Some of your comments and questions have me curious about your design.
If I were creating something like this I would have the socket receiver code just stuffing data into a raw channel array. Ie, E1.31 universe 2 of 510 channels gets mapped to raw channel ID's 511-1020, etc.. That part should be really fast, it's just memcpy-ing data into an array. Then I would have a thread or multiple threads for pulling data off that raw channel array for each display model and drawing that on the preview display. I think the simplest way to do this would be to 'draw' onto an image with a transparent background then overlay that image every X milliseconds onto the background image. The image could be generated by multiple threads each working on separate models pulling channel info from the raw channel data. Then once the models are all drawn, a single thread makes a single call to draw that image over top your background image.

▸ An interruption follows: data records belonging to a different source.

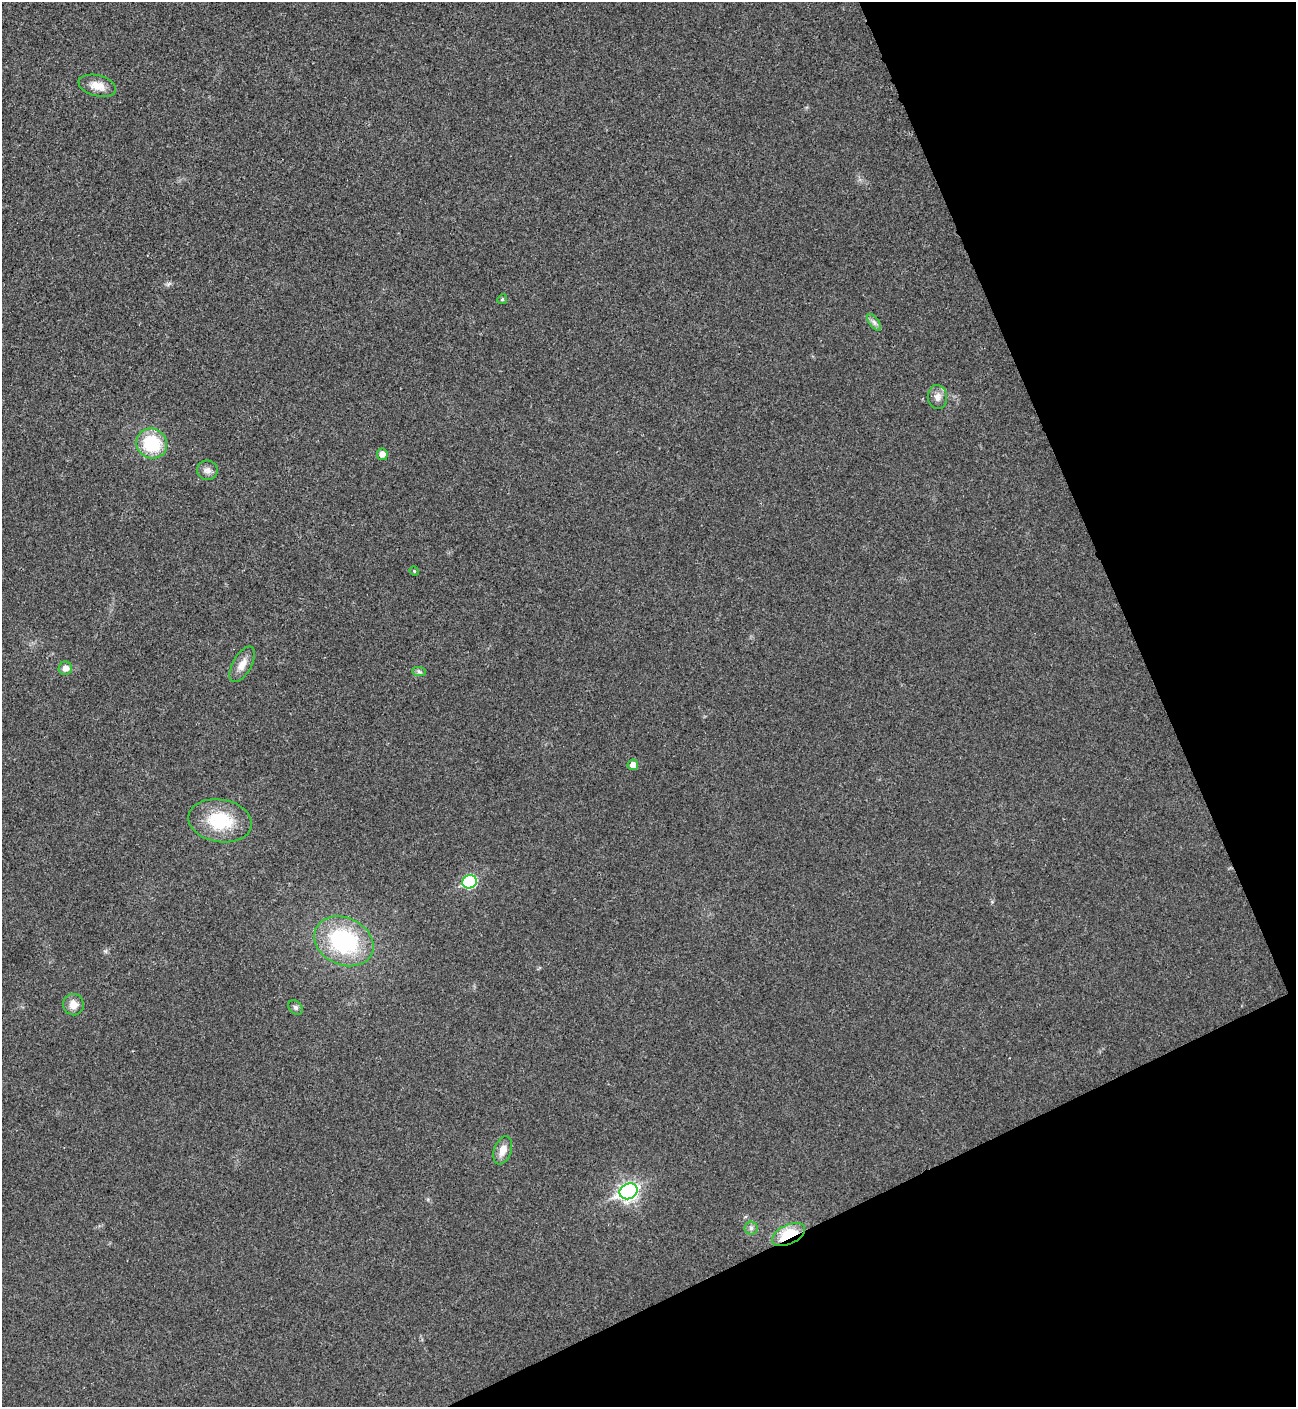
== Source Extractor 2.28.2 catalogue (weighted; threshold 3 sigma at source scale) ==
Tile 12 of 4 x 4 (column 4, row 3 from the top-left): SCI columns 4169-5462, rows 1409-2813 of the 5618 x 5630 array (HDU 1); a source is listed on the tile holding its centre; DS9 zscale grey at full resolution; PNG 1298 x 1409 px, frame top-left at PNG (2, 2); each listed source drawn as its Kron ellipse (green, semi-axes under 4 px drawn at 4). Shown black and unused: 22% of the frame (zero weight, under 3 of 4 exposures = <1% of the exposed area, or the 3 px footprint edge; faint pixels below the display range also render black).
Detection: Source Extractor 2.28.2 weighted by HDU 2 'WHT'; one run over the whole footprint, this tile lists its part. Background 0.0196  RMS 0.0055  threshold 0.0249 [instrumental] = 3 sigma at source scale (4.5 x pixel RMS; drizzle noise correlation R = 1.50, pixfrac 1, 0.05/0.05 arcsec/px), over >= 5 px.
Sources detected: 21; all 21 listed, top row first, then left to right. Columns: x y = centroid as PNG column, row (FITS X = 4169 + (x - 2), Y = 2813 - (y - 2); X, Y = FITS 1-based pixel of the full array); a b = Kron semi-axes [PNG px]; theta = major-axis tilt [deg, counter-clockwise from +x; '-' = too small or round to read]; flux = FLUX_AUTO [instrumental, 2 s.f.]
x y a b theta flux
97 86 19 10 -14 6.5
502 299 5 4 - 0.75
874 322 10 5 -54 1.8
937 397 12 9 -87 3.8
152 443 16 14 -31 28
382 454 6 5 - 3.8
207 470 10 9 - 2.8
414 571 5 4 - 0.59
242 664 20 9 61 5.6
65 668 7 6 - 3.2
419 672 7 4 -1 1.2
633 765 5 5 - 3.7
220 821 32 21 -9 26
469 882 7 6 - 50
344 941 31 23 -25 58
73 1005 11 10 - 5.2
295 1007 8 6 -45 1.6
503 1150 14 8 70 5.1
628 1191 9 7 24 190
751 1228 6 6 - 1.6
788 1235 18 9 25 20
Overlapping masked pixels (flux is a lower limit): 1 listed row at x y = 788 1235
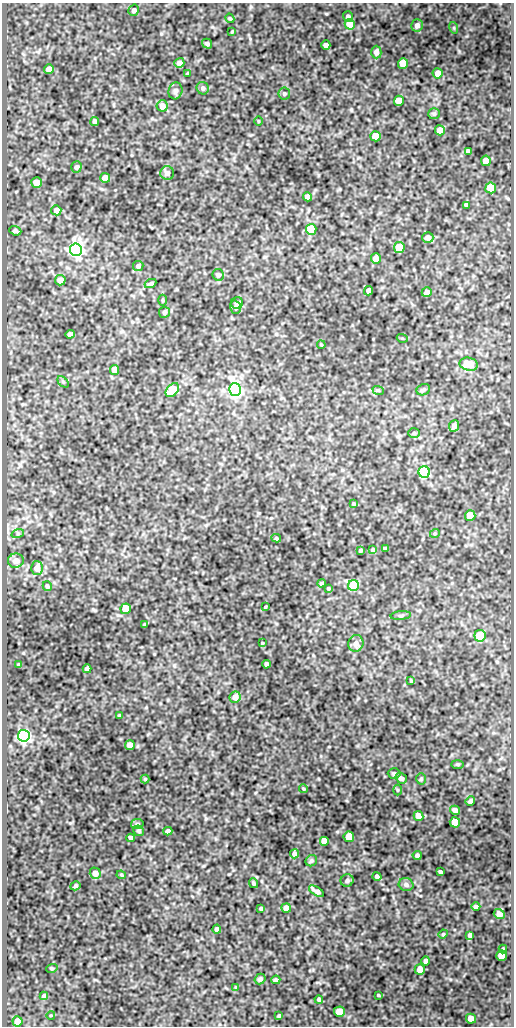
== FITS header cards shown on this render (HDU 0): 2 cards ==
NAXIS1  =                  512
NAXIS2  =                 1024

This way the display code doesn't have to know about universes or pixels split across universes (which I believe is possible with some E1.31 controllers), instead it just deals with models which are based on raw channels. This is how Nutcracker models work.

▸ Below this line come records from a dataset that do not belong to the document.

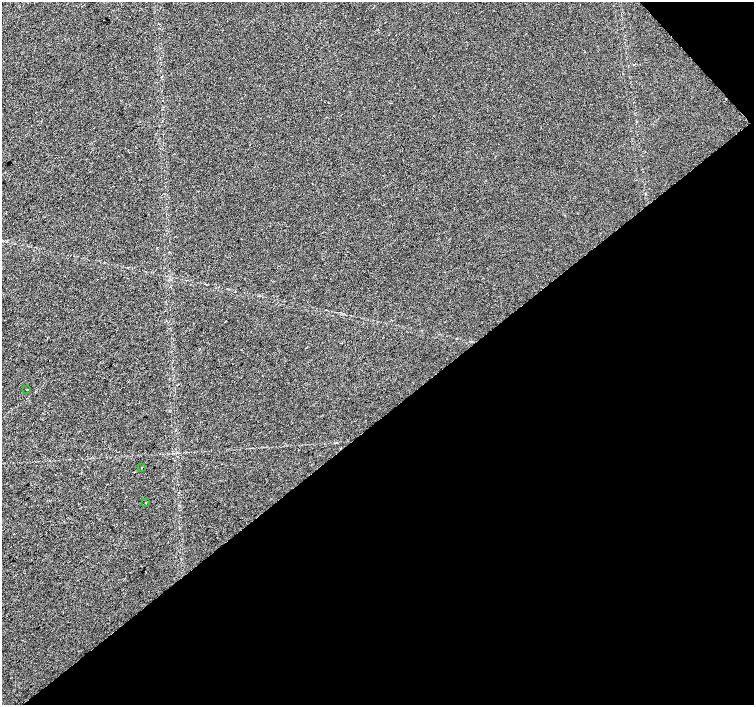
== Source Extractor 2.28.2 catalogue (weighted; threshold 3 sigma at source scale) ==
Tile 12 of 4 x 4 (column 4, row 3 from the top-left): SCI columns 4512-6014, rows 1616-3021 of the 6014 x 5977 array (HDU 1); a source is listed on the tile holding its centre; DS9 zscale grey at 2 x 2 block average (1 PNG px = mean of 2 x 2 image px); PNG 756 x 707 px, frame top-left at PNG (2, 2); each listed source drawn as its Kron ellipse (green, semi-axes under 4 px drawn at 4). Shown black and unused: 42% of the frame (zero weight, under 2 of 3 exposures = <1% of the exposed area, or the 3 px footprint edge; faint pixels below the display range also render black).
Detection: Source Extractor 2.28.2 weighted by HDU 2 'WHT'; one run over the whole footprint, this tile lists its part. Background -1.32e-05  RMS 0.0057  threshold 0.0256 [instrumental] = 3 sigma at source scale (4.5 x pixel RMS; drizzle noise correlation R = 1.50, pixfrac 1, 0.0396/0.0396 arcsec/px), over >= 5 px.
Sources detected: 3; all 3 listed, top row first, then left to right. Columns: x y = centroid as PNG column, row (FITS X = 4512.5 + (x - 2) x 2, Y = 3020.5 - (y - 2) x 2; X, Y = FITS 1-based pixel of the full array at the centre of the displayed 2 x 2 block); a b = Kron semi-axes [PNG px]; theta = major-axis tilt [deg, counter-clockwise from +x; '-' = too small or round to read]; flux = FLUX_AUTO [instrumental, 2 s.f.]
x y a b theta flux
27 390 2 2 - 1.3
142 468 2 2 - 0.77
145 502 2 2 - 0.69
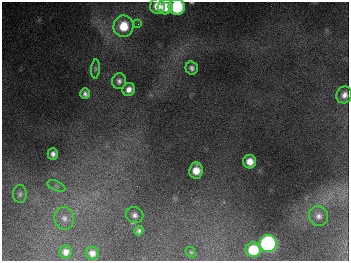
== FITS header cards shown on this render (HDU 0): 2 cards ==
NAXIS1  =                  347
NAXIS2  =                  259

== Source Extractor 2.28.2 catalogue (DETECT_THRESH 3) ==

I think the only assumption you can make about a particular pixel's R, G, and B channels is that they are contiguous. You can't even assume their ordering, that must be defined as part of a display item model. Pixels don't have to end on a channel number divisible by 3 or on a packet-relative channel number divisible by 3. I might have a dumb string with it's RGB channels on 1,2,3 and then another string on the same controller on channels 5,6,7 because channel 4 is bad. I could do the same with two 3-channel controllers or I could be skipping channel 4 in case I eventually want to switch to RGBW.